How can one solve the following recurrence relation?
$f(n) = 1 + \frac{1}{2^n} \sum_{k = 0}^n {{n}\choose{k}} f(k)$
$f(0) = 0$
As it happens, I can show $f(n) = \Theta(\log n)$ through other means (see below). But I'd like to know how to solve the recurrence "directly".
The recurrence relation comes from the following coin flipping problem. There are $n$ independent, unbiased coins, and we toss all of then for a number of rounds. Let $T(n)$ be the first round when each coin has got head at least once (ie, $T(n) = \text{arg} \min_t \text{s.t.} H_t(i) \geq 1; \forall i \in [n]$, where $H_t(i)$ is the number of heads the $i^{th}$ coin has got in the first $t$ rounds). Then one can see that $E(T(n))$ fulfills the recurrence relation mentioned above.
To see that $E(T(n)) = O(\log n)$, note that we reduce the number of coins who haven't gotten head yet by a factor of 2, in expectation. The $\log n$ bound follows routinely from that. On the other direction (ie, $E(T(n)) = \Omega(\log n)$), let $S = \log n/20$. Then at time $S$ with high probability, a large number of coins will still be "headless", from which the lower bound follows.
Best Answer
The exponential generating function of the sequence $(f(n))$ is $$ \sum_{n\ge0}f(n)\frac{s^n}{n!}=\mathrm{e}^{s}\sum_{k\ge0}(1-\mathrm{e}^{-s/2^k}). $$ Not sure that this formula helps to recover the asymptotic behaviour of $f(n)$ when $n\to\infty$, though, even if it yields a few equivalent expressions of every $f(n)$, such as $$ f(n)=\sum_{k\ge0}(1-(1-2^{-k})^n), $$ or $$ f(n)=\sum_{i=1}^n(-1)^{i+1}\frac{2^i}{2^i-1}{n\choose i}. $$
Edit (Most of the following was explained in comments by Emil Jeřábek. It is presented to show how far one can go using the expressions of $f(n)$ written above.)
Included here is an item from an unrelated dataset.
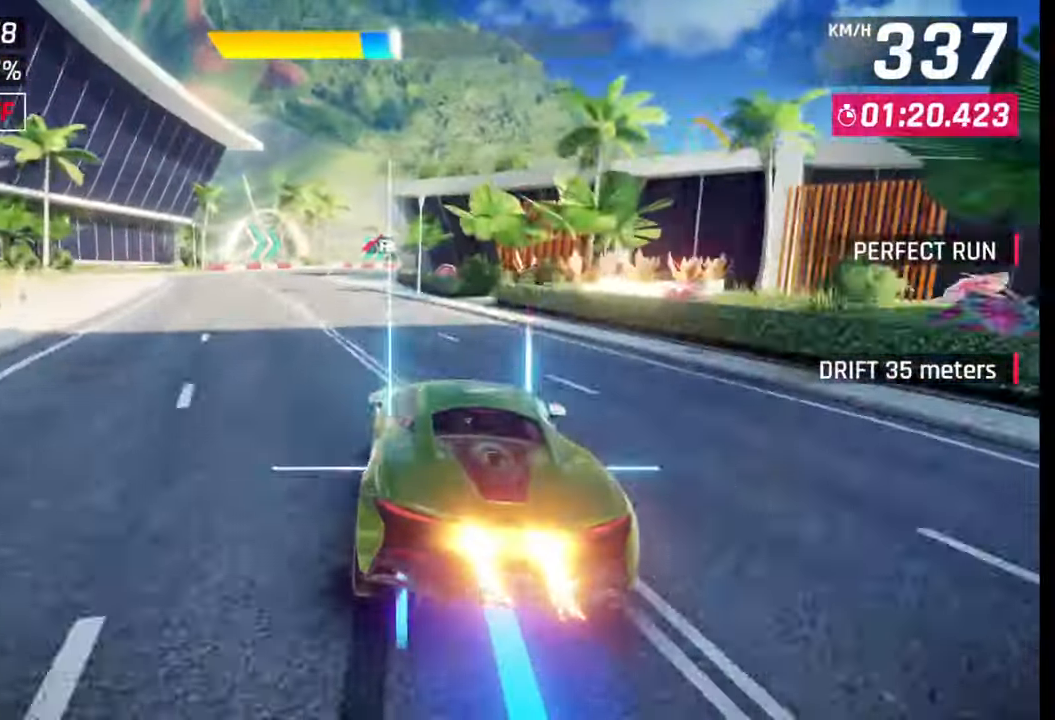
{"buttons": ["CROSS"], "left_stick": "center", "right_stick": "center", "events": [[350, "right_stick", "right"], [400, "left_stick", "center"], [467, "CROSS", "down"], [467, "right_stick", "center"]]}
Fix $n\ge2$ and recall the first expression of $f(n)$, as a sum over $k$ of $$x_k=1-(1-2^{-k})^n. $$ Since the sequence $(x_k)$ is nonincreasing, $f(n)\ge ix_i$ for every fixed $i$. On the other hand, $x_k\le1$ and $x_k\le n2^{-k}$ for every $k$, hence $f(n)\le i+n2^{-i}$.
Choose $i\ge1$ such that $i\le\log_2n < i+1$. Then $n/2 < 2^i\le n$ hence $x_i\ge1-(1-1/n)^n>1-1/\mathrm{e}$.
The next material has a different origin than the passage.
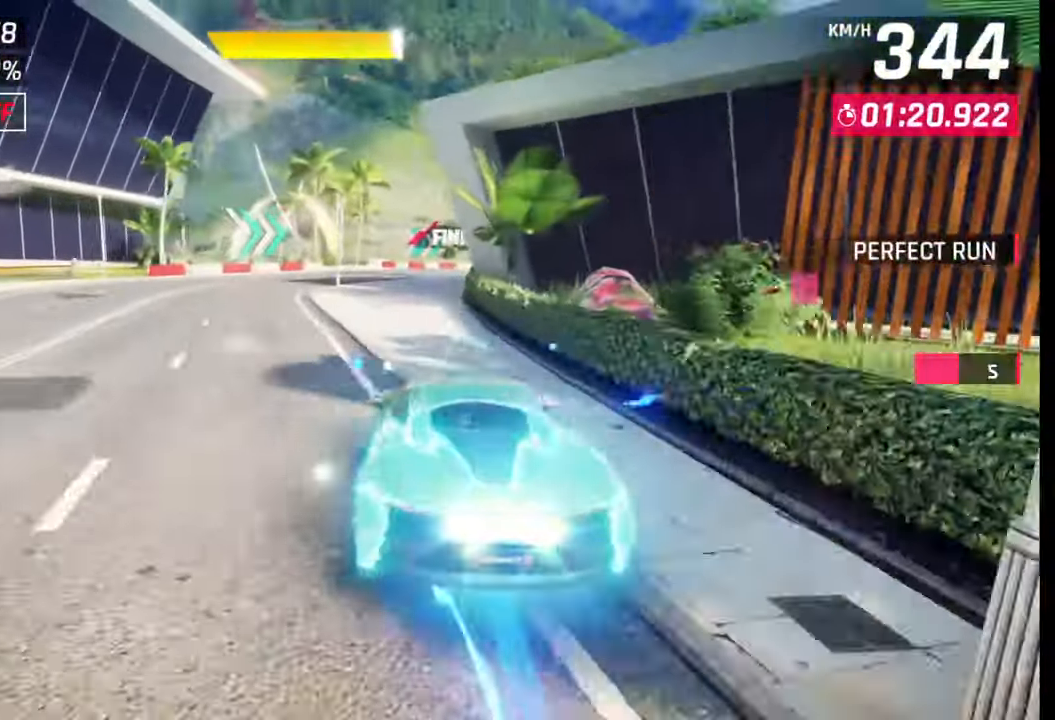
{"buttons": [], "left_stick": "right", "right_stick": "center", "events": [[50, "CROSS", "up"], [50, "left_stick", "right"], [50, "right_stick", "right"], [117, "right_stick", "center"]]}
Finally, $f(1)=2$ hence, for every $n\ge1$, $$ (1-1/\mathrm{e})(\log_2(n)-1) < f(n)\le\log_2(n)+2. $$ These estimates can be upgraded to a precise asymptotics as follows. Fix $a<1$ and choose $i$ as close as possible to $a\log_2n$. Then $(1-n^{-a})^n\to0$ hence $x_i\to1$ and $f(n)\ge ix_i\ge a\log_2(n)(1+o(1))$.
This proves that $f(n)=\log_2(n)+o(\log_2(n))$ when $n\to+\infty$.